As the prop person, my active involvement in the production is coming to an end. The vast majority of the props have now been assembled; there are a few I forgot to bring yesterday, and a few that are still being tracked down by the prop elves. We don’t know yet how the gravy will perform in reherasal, so there’s that; and I have a bit of a premonition that I have not heard the last of the Large Cake. (It’s all right. There is a Plan B.) But I digress. I was saying how the props are pretty much done.
The rest of this post, I should note, has spoilers in it. It’s about the prop baby.
The Marriage of Bette and Boo calls for a lot of props. This is partly because so much of it happens in kitchens and living rooms, while people are eating and drinking. But Durang also considered the props integral to the play–as one might deduce from the amount of time he spends giving would-be directors instructions about how to deal with them. On that evidence, the prop Durang is clearly most passionately invested in is the bundle that gets dropped, over and over, by the doctor who comes in to announce, after each of Bette’s deliveries, that the baby is dead.
Tragedy and dark comedy are both about the absurdity of human existence in a world of unjust and arbitrary suffering. Comedy just makes it funny. The prop baby is, to my mind, a perfect example of how The Marriage of Bette and Boo manages to get comedy out of Bette’s life without betraying the tragedy in it; and although many would not hesitate to identify the dead baby running gag as the most tasteless thing about this play’s humor, to me it is the most interesting thing about this play. The first time you see the doctor come out and drop the baby, it’s entirely unexpected and grotesquely inappropriate, which are two things that tend to provoke hysterical-in-the-more-clinical-sense laughter. The family’s reactions then become comic in themselves, as the audience recognizes their signature quirks in their individualized reactions to this absurd and hilariously unforeseen situation. So this looks like one of those Pythonesque “he’s not quite dead yet” things where the joke comes from our anxiety about the relationship between life and death (we know death is permanent, yet we have a hard time really believing that; plus, in live performance an actual ‘death’ is indistinguishable from playing dead, so that’s a whole new source of nervous laughter because we REALLY want to believe that being dead is completely different from being alive and yet it’s actually sometimes really not). In fact, though, we are laughing our asses off at a profoundly tragic irony. The doctor drops the baby, not because the doctor can’t tell the difference between a live baby and a dead one, but because the doctor represents the adult Matt’s perspective on his own birth. The doctor is the only character in this scene who knows what Matt the adult narrator knows: the babies are always dead. In solidarity with his siblings, perhaps–or maybe out of a desire to shake the unbearable responsibility of being Bette’s only living child–Matt represents himself at that moment as just another one of Bette’s dead babies, no different from the ones that come after him.

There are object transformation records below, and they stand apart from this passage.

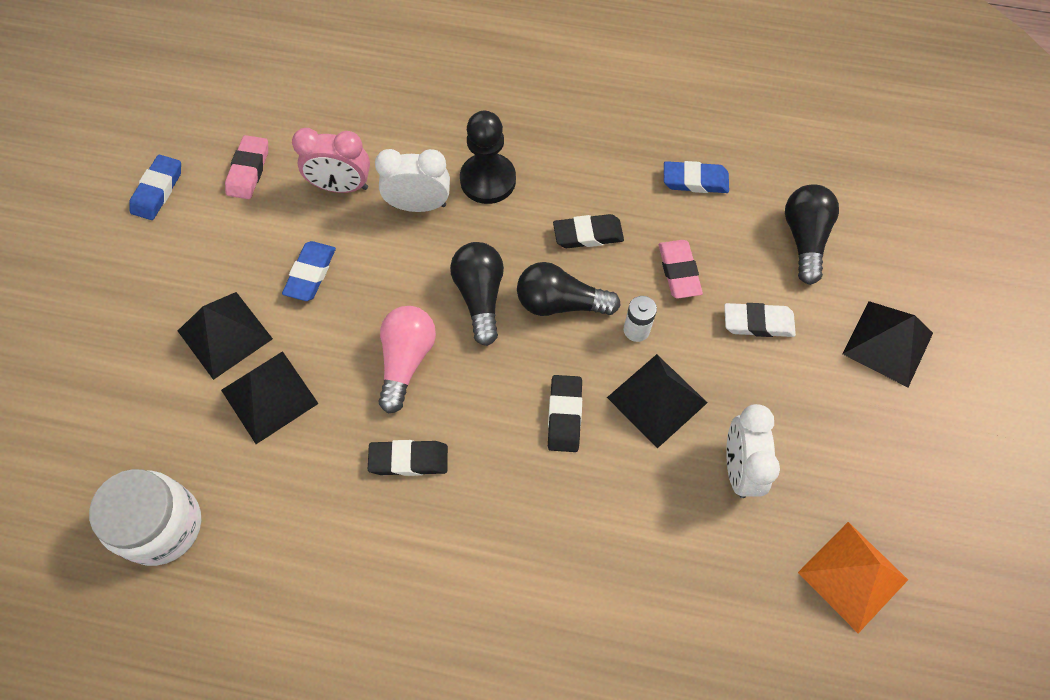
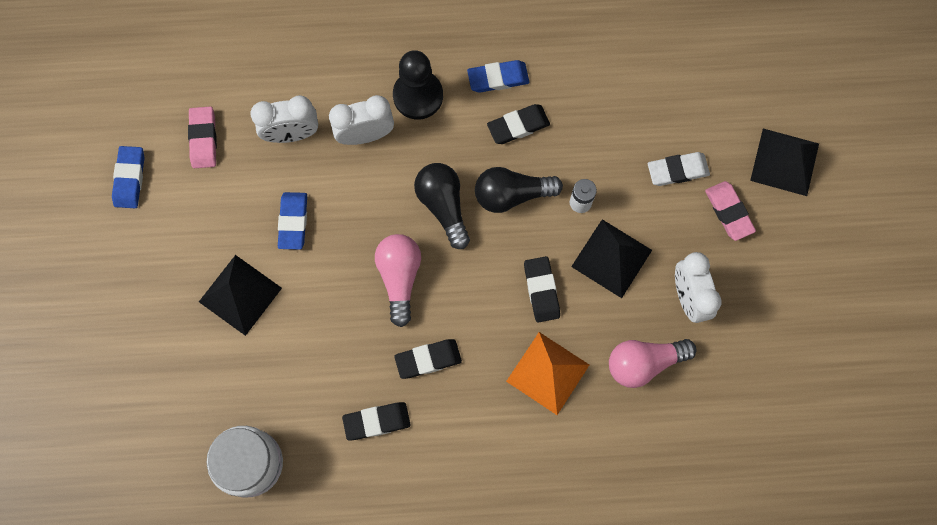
camera: 15 degrees left, 10 degrees up
(269, 396) = (297, 337): black pyramid -> none
(325, 516) = (377, 421): none -> black eraser
(341, 186) = (291, 134): pink clock -> white clock
(666, 531) = (644, 363): none -> pink light bulb
(679, 271) = (602, 141): pink eraser -> pink eraser (729, 212)
(695, 181) = (596, 52): blue eraser -> blue eraser (498, 78)
(804, 239) = (700, 84): black light bulb -> none
(853, 576) = (791, 359): orange pyramid -> orange pyramid (548, 373)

As the play goes on and the hospital scene is repeated multiple times (each with its own baby drop), the spectators and the other characters (Bette excepted) gradually come to share the sense of futility and exhaustion that Matt wrote into the scene of his own birth. We/they come to understand that the doctor represents the inexorability and indifference of the universe that condemns Bette to this fate; that the characters’ reactions to each death may hurt or help each other but have no effect on the baby itself; that there is actually nothing so horrible that constant repetition of it can’t desensitize us to it. It’s still funny; but for different reasons.
Corinna wanted to honor Durang’s intentions regarding the prop baby. Durang thinks it’s important that the prop baby not look too much like a real baby; he thinks that it’s better if you just have a baby-sized bundle that hits the floor with a thud. We are using real baby dolls, but they’re wrapped up to much you can only really see the faces. What’s most important, I think, is the thud. It’s funny–the word “thud” itself should communicate to you why thuds are funny–but I think it also, on a nonverbal level, conveys something about the way this feels to Bette and her family. Another hoped for and expected new arrival turns into a dead weight that hits the ground, heavily, and lies there. The assembled family members feel the impact with a kind of dull throb. The death registers as a kind of bass reverberation–felt more than heard, incomprehensible and impossible to articulate. How the death registers with Bette we don’t know. She’s always off stage when the baby drops.
The thud, for our prop babies, comes from a rice sock which is bundled in with the baby doll. A rice sock is a kind of homemade heating pad: you take an athletic sock, fill it with rice, tie a knot at the top, and then microwave it for about two minutes. You can then apply it to any part of your body that’s sore or tight or could use some circulation. The rice sock makes the perfect thud, and it keeps the plastic baby doll from bouncing. Since it’s heavier than the baby doll, it also ensures that the prop baby lands face up.
It was fun getting to hang out and make stuff yesterday; the show is just hitting that point where everything is getting real, and it’s all very exciting. My relationship with the physical world has not always been cordial; so I get a charge out of it every time I make an object that does what it’s supposed to do. I’m really looking forward to seeing them all in action.